(Data excerpts)
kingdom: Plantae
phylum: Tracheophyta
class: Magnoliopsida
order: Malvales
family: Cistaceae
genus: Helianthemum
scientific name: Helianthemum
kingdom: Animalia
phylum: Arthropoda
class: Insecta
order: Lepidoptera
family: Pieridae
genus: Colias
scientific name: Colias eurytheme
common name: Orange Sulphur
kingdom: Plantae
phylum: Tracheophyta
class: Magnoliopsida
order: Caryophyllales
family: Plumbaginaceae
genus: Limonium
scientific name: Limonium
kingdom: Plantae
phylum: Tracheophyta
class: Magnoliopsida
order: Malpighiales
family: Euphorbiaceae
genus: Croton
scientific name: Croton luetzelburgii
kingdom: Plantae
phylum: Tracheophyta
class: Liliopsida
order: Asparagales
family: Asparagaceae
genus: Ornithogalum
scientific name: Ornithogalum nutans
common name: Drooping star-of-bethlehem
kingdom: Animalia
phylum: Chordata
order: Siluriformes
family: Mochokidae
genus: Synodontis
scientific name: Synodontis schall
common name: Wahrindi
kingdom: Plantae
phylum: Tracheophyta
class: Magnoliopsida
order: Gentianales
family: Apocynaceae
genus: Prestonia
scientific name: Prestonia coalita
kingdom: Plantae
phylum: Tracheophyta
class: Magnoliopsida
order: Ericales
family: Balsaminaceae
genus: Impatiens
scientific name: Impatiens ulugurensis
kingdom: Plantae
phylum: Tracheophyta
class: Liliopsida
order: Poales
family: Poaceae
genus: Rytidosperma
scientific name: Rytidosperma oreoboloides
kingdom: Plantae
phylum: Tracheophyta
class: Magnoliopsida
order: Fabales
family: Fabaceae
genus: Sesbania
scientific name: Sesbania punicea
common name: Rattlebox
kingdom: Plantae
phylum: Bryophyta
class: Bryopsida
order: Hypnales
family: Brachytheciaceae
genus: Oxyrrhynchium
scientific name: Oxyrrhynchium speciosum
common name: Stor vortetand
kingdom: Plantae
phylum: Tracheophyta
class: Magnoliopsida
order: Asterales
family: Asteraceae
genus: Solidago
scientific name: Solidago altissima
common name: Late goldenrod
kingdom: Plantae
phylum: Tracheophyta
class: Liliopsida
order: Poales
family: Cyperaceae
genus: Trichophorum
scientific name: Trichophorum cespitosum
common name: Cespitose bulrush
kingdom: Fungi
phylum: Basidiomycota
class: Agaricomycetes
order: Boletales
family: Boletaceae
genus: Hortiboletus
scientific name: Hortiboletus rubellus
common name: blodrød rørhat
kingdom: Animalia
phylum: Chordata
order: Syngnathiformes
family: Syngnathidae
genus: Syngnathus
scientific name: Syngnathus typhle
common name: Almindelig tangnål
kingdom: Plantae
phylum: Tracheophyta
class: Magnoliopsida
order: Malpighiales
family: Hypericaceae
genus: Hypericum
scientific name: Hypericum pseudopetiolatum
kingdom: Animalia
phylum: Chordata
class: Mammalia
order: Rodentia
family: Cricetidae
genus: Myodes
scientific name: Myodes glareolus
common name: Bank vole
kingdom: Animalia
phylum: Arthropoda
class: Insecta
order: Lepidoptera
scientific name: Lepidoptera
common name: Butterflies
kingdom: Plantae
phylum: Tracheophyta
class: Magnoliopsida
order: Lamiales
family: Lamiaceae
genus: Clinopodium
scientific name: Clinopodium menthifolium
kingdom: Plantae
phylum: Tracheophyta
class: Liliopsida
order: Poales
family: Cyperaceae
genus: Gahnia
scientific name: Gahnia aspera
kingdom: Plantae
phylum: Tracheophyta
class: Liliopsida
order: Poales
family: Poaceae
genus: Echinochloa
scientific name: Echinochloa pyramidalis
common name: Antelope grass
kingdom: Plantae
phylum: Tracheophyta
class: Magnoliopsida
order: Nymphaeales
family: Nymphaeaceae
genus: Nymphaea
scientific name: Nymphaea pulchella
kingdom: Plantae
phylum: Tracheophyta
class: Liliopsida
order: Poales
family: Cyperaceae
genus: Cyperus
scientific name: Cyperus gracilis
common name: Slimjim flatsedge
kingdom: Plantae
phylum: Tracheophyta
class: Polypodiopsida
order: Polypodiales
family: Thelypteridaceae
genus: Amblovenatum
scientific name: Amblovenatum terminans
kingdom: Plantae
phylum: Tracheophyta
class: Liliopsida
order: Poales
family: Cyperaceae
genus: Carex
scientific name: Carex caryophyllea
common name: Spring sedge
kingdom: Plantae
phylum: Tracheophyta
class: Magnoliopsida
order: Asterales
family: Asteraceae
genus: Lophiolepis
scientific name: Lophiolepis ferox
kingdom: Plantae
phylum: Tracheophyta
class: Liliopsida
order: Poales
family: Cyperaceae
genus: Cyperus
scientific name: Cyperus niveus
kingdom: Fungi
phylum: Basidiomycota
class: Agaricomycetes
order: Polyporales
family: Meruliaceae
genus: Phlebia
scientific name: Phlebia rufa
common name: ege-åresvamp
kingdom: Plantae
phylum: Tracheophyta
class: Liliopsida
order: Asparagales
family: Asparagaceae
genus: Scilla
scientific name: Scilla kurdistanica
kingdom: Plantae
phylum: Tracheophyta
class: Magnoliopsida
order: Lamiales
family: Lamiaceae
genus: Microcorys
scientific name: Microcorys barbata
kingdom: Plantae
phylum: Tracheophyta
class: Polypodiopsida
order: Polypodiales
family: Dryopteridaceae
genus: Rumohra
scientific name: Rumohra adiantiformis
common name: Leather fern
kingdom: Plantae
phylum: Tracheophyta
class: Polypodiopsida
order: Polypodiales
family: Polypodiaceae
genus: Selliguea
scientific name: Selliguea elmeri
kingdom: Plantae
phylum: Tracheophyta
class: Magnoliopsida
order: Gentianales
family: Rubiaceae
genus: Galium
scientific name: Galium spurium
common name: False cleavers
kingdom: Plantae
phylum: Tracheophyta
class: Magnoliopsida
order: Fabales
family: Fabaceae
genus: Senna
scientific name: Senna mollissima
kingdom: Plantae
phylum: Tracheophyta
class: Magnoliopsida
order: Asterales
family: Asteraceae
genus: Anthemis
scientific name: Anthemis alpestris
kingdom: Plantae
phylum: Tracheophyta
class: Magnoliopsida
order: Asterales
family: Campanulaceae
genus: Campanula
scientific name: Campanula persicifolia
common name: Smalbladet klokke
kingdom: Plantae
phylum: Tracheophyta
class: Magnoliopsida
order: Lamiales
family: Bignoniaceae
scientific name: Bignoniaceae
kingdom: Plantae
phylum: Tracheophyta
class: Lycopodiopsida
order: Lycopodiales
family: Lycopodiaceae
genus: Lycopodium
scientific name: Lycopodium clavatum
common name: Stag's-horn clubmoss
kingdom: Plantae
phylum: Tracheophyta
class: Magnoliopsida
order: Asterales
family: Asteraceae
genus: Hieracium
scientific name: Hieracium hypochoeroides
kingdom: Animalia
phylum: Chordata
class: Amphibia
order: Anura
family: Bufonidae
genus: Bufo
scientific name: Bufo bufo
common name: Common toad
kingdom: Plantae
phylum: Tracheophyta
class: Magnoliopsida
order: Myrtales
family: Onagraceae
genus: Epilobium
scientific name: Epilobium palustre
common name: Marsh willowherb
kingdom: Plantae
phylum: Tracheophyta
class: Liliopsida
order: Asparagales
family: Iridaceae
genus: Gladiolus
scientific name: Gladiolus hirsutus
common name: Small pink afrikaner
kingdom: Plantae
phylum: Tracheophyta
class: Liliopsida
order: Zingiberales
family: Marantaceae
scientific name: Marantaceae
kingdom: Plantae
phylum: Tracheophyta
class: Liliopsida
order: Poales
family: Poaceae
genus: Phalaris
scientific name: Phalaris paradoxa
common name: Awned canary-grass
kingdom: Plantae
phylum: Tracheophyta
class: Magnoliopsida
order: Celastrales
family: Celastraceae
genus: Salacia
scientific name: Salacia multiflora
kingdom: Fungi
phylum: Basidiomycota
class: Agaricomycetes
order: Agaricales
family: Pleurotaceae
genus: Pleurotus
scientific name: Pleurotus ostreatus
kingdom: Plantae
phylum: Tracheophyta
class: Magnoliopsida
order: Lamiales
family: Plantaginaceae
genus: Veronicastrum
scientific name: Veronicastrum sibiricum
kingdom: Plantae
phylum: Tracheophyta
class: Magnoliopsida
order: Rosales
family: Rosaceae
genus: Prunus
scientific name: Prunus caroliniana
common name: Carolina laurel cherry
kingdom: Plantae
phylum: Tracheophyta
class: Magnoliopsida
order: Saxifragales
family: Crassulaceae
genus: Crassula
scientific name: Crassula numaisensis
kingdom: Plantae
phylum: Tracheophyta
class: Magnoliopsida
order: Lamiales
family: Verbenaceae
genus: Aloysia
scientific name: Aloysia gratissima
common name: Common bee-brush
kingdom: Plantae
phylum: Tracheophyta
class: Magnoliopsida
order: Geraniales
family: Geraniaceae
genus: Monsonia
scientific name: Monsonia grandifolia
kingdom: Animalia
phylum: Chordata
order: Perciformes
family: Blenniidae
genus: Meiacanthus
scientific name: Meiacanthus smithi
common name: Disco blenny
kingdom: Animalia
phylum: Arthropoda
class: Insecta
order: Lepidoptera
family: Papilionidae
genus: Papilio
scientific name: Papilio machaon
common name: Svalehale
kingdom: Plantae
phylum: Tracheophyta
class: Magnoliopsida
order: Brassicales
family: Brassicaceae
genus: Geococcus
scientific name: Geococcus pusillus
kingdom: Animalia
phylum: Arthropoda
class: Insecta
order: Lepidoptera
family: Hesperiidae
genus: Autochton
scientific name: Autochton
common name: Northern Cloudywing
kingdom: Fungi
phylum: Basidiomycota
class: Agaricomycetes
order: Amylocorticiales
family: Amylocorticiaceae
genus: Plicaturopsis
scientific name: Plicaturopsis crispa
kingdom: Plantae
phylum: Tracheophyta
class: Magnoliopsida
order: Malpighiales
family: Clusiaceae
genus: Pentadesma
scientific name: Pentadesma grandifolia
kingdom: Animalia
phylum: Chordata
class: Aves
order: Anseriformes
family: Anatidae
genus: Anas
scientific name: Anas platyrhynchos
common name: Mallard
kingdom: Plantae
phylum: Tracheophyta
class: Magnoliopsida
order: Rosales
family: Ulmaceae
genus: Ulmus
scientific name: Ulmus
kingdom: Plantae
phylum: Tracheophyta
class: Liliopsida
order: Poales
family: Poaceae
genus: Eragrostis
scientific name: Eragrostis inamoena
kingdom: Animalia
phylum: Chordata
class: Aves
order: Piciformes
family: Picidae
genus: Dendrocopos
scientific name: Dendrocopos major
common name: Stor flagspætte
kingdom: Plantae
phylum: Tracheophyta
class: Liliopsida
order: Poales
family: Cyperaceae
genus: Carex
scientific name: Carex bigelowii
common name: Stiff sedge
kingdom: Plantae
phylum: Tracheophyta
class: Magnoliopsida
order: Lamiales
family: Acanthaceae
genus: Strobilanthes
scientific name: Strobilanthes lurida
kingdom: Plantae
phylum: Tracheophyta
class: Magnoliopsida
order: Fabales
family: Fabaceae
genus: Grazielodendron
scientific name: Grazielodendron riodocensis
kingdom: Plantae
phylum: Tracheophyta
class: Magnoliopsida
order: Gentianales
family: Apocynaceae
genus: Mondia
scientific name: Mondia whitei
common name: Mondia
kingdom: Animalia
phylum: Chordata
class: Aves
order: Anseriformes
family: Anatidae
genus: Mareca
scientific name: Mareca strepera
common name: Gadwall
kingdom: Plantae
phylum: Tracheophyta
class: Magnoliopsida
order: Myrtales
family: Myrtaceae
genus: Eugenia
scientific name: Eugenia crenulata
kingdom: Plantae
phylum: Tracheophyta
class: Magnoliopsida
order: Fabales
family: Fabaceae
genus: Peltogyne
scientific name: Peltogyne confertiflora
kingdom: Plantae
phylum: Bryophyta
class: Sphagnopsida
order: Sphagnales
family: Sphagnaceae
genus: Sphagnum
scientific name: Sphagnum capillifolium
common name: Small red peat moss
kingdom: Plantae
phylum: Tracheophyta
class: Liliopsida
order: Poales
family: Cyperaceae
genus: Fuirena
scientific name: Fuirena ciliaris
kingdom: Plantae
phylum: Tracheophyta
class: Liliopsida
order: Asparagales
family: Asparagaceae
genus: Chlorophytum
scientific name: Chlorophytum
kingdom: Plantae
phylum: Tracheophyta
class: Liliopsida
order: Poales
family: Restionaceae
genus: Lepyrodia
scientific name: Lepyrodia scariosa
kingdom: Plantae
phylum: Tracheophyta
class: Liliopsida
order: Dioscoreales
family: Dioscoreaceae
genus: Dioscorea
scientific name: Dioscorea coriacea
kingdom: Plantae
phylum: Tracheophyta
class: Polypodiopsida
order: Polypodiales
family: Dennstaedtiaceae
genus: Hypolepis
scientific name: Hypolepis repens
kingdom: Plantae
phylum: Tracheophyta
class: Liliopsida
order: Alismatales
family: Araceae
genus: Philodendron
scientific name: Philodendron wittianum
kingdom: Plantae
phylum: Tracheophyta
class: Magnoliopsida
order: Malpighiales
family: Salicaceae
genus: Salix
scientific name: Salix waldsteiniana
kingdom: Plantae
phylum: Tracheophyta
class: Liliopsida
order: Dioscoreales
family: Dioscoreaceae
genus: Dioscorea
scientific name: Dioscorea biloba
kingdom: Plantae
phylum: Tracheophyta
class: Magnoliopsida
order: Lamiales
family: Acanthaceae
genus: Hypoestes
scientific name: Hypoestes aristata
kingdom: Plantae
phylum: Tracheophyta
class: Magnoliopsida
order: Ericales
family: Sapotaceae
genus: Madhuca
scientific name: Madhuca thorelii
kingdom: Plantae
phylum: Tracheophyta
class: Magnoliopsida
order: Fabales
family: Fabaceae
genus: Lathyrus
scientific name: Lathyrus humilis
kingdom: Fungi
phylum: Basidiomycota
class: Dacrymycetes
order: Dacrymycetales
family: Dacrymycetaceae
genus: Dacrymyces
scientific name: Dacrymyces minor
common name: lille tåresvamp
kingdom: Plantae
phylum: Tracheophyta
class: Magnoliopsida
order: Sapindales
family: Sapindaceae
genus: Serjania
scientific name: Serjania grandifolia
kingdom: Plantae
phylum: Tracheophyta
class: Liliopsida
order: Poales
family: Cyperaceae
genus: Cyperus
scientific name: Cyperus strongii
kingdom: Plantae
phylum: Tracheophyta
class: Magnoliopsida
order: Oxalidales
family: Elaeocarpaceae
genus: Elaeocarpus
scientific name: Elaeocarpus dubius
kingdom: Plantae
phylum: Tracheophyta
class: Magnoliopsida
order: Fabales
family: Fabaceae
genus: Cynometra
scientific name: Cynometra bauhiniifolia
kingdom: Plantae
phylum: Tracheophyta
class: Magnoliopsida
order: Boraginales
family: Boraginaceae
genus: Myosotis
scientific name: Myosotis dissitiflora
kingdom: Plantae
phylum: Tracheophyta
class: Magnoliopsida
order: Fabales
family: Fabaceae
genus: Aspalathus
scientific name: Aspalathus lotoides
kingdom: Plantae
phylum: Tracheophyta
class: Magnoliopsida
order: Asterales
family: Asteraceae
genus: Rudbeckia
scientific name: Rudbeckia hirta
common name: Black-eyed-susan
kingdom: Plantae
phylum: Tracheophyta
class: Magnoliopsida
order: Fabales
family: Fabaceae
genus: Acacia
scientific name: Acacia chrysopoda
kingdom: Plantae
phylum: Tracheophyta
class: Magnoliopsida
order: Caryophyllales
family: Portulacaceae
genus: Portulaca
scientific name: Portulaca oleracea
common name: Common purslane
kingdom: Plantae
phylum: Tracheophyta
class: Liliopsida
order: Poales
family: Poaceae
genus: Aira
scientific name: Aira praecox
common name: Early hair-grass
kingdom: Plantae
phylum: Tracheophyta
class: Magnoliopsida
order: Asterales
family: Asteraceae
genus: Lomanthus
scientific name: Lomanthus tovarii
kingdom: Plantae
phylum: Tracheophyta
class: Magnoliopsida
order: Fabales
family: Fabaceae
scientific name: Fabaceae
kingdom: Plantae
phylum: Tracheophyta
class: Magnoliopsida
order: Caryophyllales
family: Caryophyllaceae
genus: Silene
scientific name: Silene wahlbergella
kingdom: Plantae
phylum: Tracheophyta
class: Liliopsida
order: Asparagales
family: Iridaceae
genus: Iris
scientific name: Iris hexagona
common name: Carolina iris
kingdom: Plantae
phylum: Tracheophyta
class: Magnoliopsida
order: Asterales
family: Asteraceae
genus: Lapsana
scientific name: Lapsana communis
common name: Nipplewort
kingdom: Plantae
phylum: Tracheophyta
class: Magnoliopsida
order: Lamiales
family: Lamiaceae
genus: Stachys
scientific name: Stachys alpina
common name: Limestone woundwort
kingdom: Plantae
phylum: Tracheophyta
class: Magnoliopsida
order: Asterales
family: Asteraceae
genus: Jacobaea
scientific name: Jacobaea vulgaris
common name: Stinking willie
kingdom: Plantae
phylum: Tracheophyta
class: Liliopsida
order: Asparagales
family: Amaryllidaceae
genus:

» Written exercise
Recast the lines from the one containing "scientific name: Monsonia grandifolia" up to and including the one containing "order: Brassicales" as a Markdown table with the columns No. and Line. Number the lines in order and skip any blank lines.

» Written answer
| No. | Line |
|---|---|
| 1 | scientific name: Monsonia grandifolia |
| 2 | kingdom: Animalia |
| 3 | phylum: Chordata |
| 4 | order: Perciformes |
| 5 | family: Blenniidae |
| 6 | genus: Meiacanthus |
| 7 | scientific name: Meiacanthus smithi |
| 8 | common name: Disco blenny |
| 9 | kingdom: Animalia |
| 10 | phylum: Arthropoda |
| 11 | class: Insecta |
| 12 | order: Lepidoptera |
| 13 | family: Papilionidae |
| 14 | genus: Papilio |
| 15 | scientific name: Papilio machaon |
| 16 | common name: Svalehale |
| 17 | kingdom: Plantae |
| 18 | phylum: Tracheophyta |
| 19 | class: Magnoliopsida |
| 20 | order: Brassicales |